Copy the complete listing word for word, but do not carry over any images.

Start of Source material

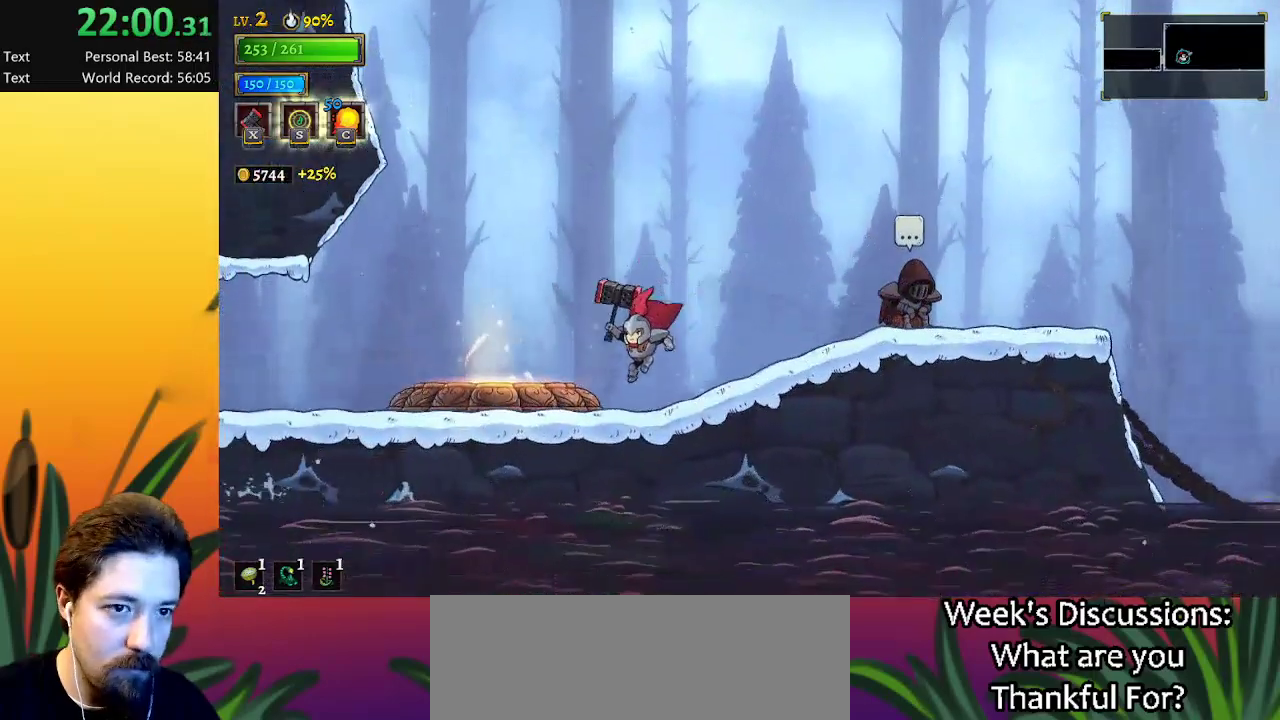
{"keys": [], "events": [[317, "up", "down"], [350, "left", "up"], [400, "up", "up"]]}
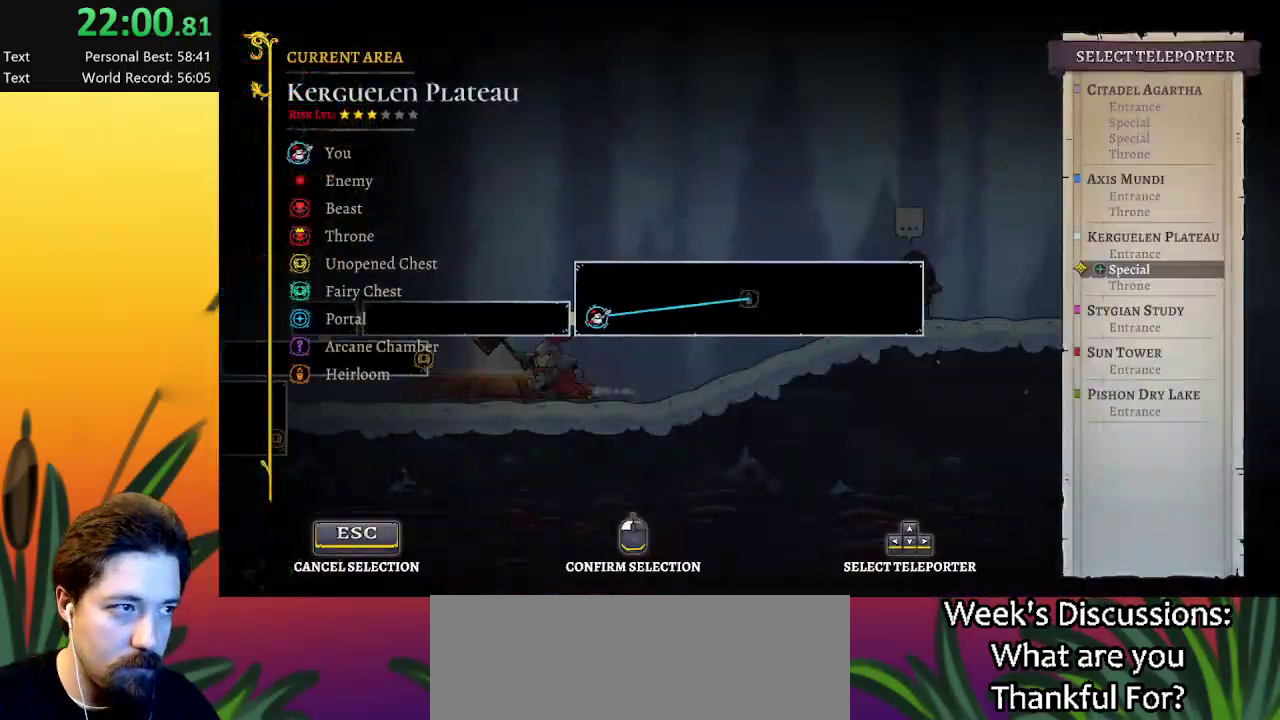
{"keys": [], "events": []}
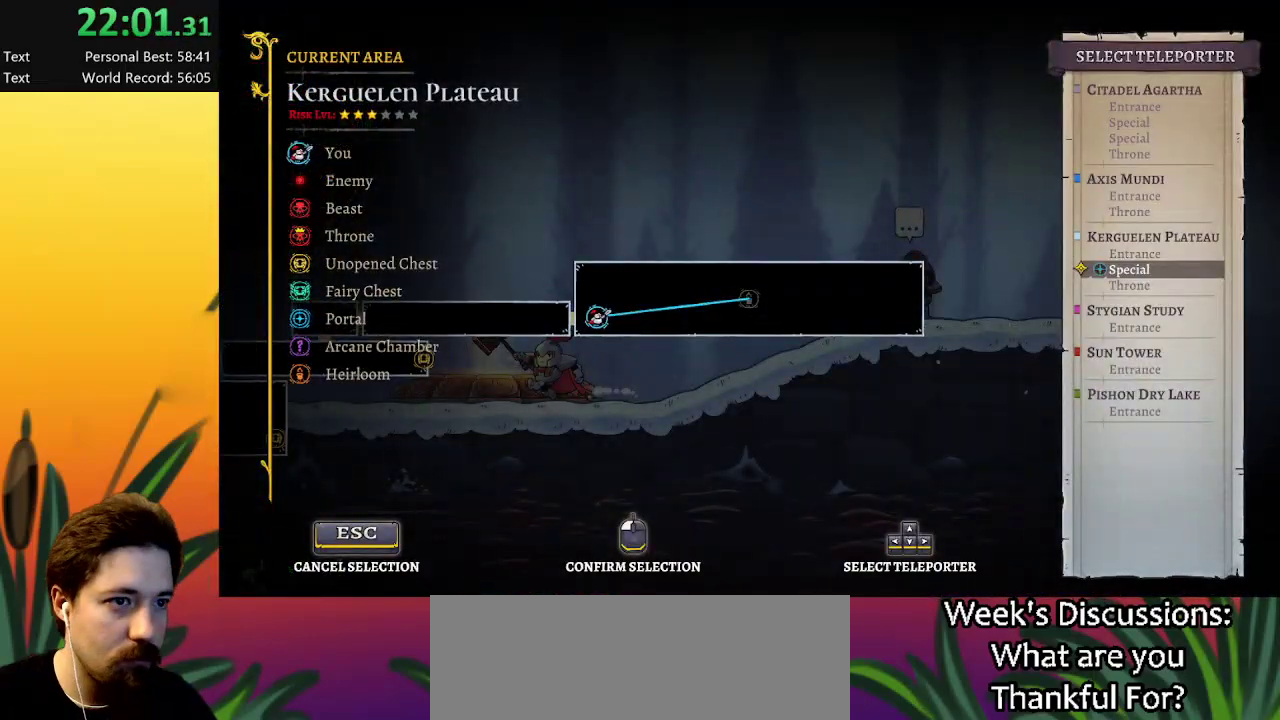
{"keys": [], "events": [[217, "up", "down"], [300, "up", "up"]]}
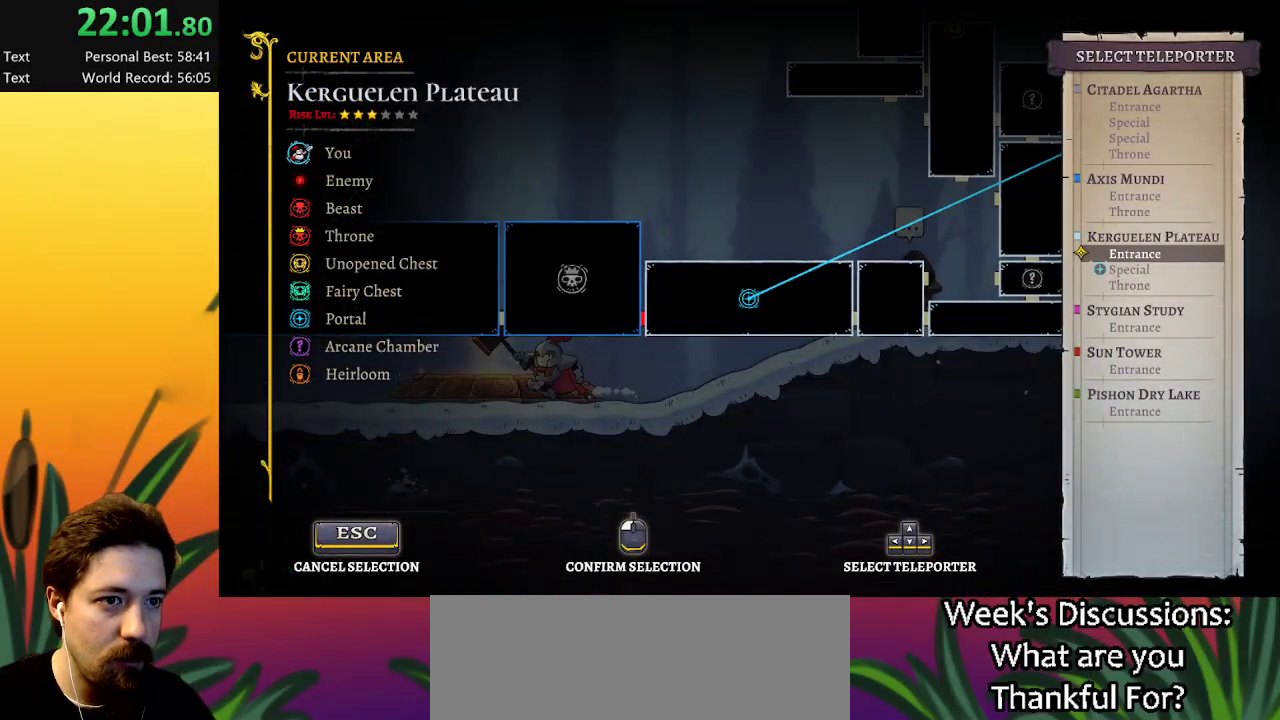
{"keys": [], "events": [[300, "down", "down"], [400, "down", "up"]]}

End of Source material

Written response
{"keys": [], "events": [[317, "up", "down"], [350, "left", "up"], [400, "up", "up"]]}
{"keys": [], "events": []}
{"keys": [], "events": [[217, "up", "down"], [300, "up", "up"]]}
{"keys": [], "events": [[300, "down", "down"], [400, "down", "up"]]}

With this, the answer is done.